In the intracellular apicomplexan parasite Toxoplasma gondii, differentiation from proliferative to chronic, cyst-forming life stages facilitates stress tolerance, immune evasion, and environmental persistence. Differentiation is accompanied by global changes in parasite gene expression and regulation, but tissue cysts retain the capacity to reactivate and resume rapid growth in immunocompromised hosts, which largely drives the morbidity associated with Toxoplasma infection. Our lab previously demonstrated that BFD1, a Myb-like transcription factor required for differentiation, is upregulated under stress via a positive feedback loop involving one of its targets, the RNA-binding protein BFD2. However, the molecular pathways underlying reactivation, including the role of the BFD1-BFD2 circuit, remain poorly understood.
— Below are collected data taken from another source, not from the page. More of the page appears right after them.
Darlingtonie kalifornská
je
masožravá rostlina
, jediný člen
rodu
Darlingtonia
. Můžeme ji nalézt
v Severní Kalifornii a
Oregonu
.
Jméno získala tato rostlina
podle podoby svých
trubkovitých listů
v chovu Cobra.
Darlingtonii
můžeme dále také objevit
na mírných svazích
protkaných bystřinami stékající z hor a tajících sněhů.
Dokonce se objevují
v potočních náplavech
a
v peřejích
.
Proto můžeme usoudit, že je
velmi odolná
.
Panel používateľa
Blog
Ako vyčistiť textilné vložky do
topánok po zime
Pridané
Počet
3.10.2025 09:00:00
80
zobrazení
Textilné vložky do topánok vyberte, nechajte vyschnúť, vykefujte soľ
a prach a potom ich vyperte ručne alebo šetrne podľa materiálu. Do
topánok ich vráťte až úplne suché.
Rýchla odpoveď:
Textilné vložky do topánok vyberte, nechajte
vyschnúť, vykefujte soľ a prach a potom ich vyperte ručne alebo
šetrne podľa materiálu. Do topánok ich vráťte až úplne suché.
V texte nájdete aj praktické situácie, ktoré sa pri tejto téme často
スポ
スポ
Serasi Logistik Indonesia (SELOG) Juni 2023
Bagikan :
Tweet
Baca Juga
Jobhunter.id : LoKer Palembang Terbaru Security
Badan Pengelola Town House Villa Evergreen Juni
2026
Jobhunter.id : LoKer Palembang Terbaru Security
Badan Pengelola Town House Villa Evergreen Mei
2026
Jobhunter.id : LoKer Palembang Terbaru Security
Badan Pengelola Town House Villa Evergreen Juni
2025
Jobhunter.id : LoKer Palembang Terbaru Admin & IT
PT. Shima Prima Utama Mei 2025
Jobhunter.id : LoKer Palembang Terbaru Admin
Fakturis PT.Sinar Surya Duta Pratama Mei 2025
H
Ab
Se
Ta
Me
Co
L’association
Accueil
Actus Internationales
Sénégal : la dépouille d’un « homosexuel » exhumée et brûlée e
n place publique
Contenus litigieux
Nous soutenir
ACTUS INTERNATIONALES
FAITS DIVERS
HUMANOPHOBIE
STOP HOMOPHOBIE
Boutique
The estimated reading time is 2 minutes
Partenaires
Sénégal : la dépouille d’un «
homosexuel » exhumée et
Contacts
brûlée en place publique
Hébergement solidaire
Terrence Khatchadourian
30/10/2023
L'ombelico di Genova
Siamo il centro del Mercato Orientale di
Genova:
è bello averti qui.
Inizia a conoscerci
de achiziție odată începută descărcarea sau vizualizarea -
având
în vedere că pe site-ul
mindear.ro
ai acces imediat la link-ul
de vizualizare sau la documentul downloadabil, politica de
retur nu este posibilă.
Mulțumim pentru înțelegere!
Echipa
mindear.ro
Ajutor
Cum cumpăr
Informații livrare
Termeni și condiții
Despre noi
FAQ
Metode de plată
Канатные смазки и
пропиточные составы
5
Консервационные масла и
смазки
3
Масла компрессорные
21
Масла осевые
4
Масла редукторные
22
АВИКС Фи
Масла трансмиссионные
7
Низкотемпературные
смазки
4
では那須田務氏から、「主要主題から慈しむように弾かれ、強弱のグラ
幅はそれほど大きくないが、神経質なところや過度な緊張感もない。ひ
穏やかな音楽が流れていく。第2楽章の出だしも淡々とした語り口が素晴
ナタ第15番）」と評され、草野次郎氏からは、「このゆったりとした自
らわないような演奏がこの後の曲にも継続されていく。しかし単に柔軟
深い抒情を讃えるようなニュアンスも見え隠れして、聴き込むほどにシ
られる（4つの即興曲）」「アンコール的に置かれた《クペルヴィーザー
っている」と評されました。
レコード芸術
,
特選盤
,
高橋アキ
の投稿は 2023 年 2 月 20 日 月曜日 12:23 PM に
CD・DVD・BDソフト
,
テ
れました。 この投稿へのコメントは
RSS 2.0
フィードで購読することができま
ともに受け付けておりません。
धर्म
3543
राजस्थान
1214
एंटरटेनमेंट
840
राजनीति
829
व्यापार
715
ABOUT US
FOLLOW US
We established a genetic model to study Toxoplasma reactivation in vitro by introducing an additional, conditionally stabilizable copy of BFD2 (DD-BFD2) into differentiation-competent ME49 parasites. Similar to conditional BFD1 stabilization (DD-BFD1) in Δbfd1 parasites, this new strain reliably differentiates and expresses canonical markers of early and late bradyzoite development. Using stage-specific fluorescent reporters, we demonstrate that DD-BFD2 stabilization induces bradyzoite reporter expression to a higher magnitude and with greater heterogeneity compared to DD-BFD1 stabilization, suggesting that DD-BFD2 parasites explore a broader range of cellular states during differentiation. Critically, DD-BFD2 destabilization in chronic-stage parasites produces a subpopulation of cysts that remain differentiated over time, consistent with long-term maintenance of the endogenous BFD1-BFD2 positive feedback loop. Under these conditions, we simultaneously observe the emergence of a rapidly growing tachyzoite population distinct from mature cysts. Conversely, DD-BFD1 destabilization in Δbfd1 cysts leads to a rapid switch in stage-specific reporter expression. These observations highlight the role of heterogeneity in bradyzoite development and imply that reactivating parasites may originate from an as-yet-undefined parasite subpopulation.